Typical is the situation at Walmartrealty.com: At last count, 189 Wal-Marts were for sale, and not because business is bad. A typical available Wal-Mart might be a 40,000-square-foot store that was replaced by a 80,000-square-foot store that was so successful it was replaced with a 200,000-square-foot store just down the road — which is precisely what happened in Christensen’s hometown of Bardstown, Ky., where now you find the repurposed courthouse.

Other reused Wal-Marts include the Calvary Chapel of Pinellas Park, Fla., that Christensen writes about. Or the RPM Indoor Raceway of Round Rock, Texas. Or the senior center of Wisconsin Rapids, Wis. Or the charter schools of Buffalo, N.Y., or Laramie, Wyo.

“Big boxes are effectively paid off in seven, eight, nine years,” at which point the owners can do just about anything they want with them, notes Christopher Leinberger, a fellow at the Brookings Institution and author of “The Option of Urbanism: Investing in a New American Dream.”

“If you keep the roof from leaking, they can last 30 or 40 years.”

Christensen is pragmatic, describing the financing and what people did about it.

We told our team to come up with ideas that were creative, credible and of the moment. Here are some of the results:

UAs a developer, what Leinberger hates about parking lots is that they just sit there not making him any money. Fortunately, the vast acreage of big-box parking lots seems almost providentially proportioned to be turned into walkable city blocks, he says. You lay out these blocks with parking garages at their core, and encrust those with an outer layer of shops and apartments. A whole bunch of these blocks, with shops and apartments facing each other across the new streets, makes a chunk of city.

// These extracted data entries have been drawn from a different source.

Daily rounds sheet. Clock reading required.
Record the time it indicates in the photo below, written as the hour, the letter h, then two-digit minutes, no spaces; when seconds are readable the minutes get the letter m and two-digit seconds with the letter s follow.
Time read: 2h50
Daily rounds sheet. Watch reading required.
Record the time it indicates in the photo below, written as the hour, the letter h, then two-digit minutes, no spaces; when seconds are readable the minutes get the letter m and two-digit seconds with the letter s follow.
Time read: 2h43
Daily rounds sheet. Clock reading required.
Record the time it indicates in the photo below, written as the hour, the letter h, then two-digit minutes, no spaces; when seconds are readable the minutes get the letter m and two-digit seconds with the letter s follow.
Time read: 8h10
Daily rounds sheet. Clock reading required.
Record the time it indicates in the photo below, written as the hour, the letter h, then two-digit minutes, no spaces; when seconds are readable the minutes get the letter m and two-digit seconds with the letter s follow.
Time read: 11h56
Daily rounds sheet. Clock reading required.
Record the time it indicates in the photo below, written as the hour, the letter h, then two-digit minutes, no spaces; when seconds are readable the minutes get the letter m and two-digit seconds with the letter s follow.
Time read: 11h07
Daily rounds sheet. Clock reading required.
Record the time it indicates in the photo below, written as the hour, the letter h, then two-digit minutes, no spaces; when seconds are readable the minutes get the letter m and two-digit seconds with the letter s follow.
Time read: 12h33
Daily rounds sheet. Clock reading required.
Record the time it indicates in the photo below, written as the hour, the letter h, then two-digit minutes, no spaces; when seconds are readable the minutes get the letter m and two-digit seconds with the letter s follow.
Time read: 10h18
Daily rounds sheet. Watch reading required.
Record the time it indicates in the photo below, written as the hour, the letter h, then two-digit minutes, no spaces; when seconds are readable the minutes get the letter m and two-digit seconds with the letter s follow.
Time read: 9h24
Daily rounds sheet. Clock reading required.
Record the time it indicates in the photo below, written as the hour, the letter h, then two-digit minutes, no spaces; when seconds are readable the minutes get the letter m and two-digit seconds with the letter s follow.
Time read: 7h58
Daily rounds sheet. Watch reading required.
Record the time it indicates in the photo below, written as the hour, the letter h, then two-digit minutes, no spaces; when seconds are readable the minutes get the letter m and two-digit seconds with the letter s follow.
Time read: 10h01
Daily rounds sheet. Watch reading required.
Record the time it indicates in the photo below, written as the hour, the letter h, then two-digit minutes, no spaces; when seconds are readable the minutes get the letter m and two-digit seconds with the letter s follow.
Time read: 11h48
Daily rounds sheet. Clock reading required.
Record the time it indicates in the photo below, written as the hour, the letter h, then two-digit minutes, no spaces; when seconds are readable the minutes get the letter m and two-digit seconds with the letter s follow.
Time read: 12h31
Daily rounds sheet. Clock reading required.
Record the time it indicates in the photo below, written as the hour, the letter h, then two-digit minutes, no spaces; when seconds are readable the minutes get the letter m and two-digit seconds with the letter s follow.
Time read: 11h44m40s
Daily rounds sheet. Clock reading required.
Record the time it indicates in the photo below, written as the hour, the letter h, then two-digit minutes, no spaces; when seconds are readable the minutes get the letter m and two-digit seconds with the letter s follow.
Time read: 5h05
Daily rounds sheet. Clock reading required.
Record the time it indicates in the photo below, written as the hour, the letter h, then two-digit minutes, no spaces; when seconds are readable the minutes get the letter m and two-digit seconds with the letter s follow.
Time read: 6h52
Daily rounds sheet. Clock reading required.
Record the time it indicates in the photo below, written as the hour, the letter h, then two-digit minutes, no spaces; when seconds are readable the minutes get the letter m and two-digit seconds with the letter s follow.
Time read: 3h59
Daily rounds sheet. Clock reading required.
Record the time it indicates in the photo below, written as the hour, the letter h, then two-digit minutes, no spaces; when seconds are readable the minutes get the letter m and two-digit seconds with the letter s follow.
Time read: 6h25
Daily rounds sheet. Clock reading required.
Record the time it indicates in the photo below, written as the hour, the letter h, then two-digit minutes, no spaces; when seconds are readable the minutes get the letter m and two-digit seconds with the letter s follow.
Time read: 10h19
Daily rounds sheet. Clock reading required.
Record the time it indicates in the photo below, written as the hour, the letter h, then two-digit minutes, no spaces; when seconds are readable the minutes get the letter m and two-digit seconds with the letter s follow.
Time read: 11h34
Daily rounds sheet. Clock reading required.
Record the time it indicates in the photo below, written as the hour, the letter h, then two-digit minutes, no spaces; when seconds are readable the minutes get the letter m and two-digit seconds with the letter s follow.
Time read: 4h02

Prefabricated parking deck trusses span about 60 feet, so make your parking deck 60 feet wide and 120 feet deep. Face it on all sides with shops that are 50 feet deep and there’s a walkable city block, with enough space left over for sidewalks, bike lanes and streets. Build apartments or offices over the shops. Didn’t you always want to live a croissant’s throw away from a Target? We thought so.

UBig boxes don’t need windows, but humans do. So the first thing is to core out the center of the big box, so you have a garden open to the sky for people to look into, suggests Roger Lewis, emeritus professor of architecture at the University of Maryland.

The exterior walls are not hard to punch windows into — structurally, they’re just steel uprights sometimes reinforced with diagonal struts. Punch skylights over the interior walkways and the apartments almost start laying themselves out. Add a balcony here, a second floor there, a sleeping loft over yonder, and you’re looking at the niftiest affordable housing ever. Unless you make them too nice. Then the yuppies are going to want to move in, and there goes the neighborhood.

UEverybody wanted to make these things into gardens.

Organic gardeners routinely lay down weed-suppressing black plastic into which they poke holes to plant their seeds. Asphalt is just like that, only a little thicker, observes Darrel Rippeteau, principal of Rippeteau Architects. So in the process of creating a truck garden, the parking lot becomes an orchard. Under the parking lot is an elaborate drainage network that collects rainwater for irrigation. In fact, the water can be piped into the fire-suppression sprinkler system in the big box, which now serves as a monster mister. Much of the roof has become glass or translucent plastic. Those giant halogens make great grow lights. The concrete slab floor works as a heat sump. Major-league climate control comes with the package. Much of the produce is shipped to farmers’ markets, but you can also pick your own.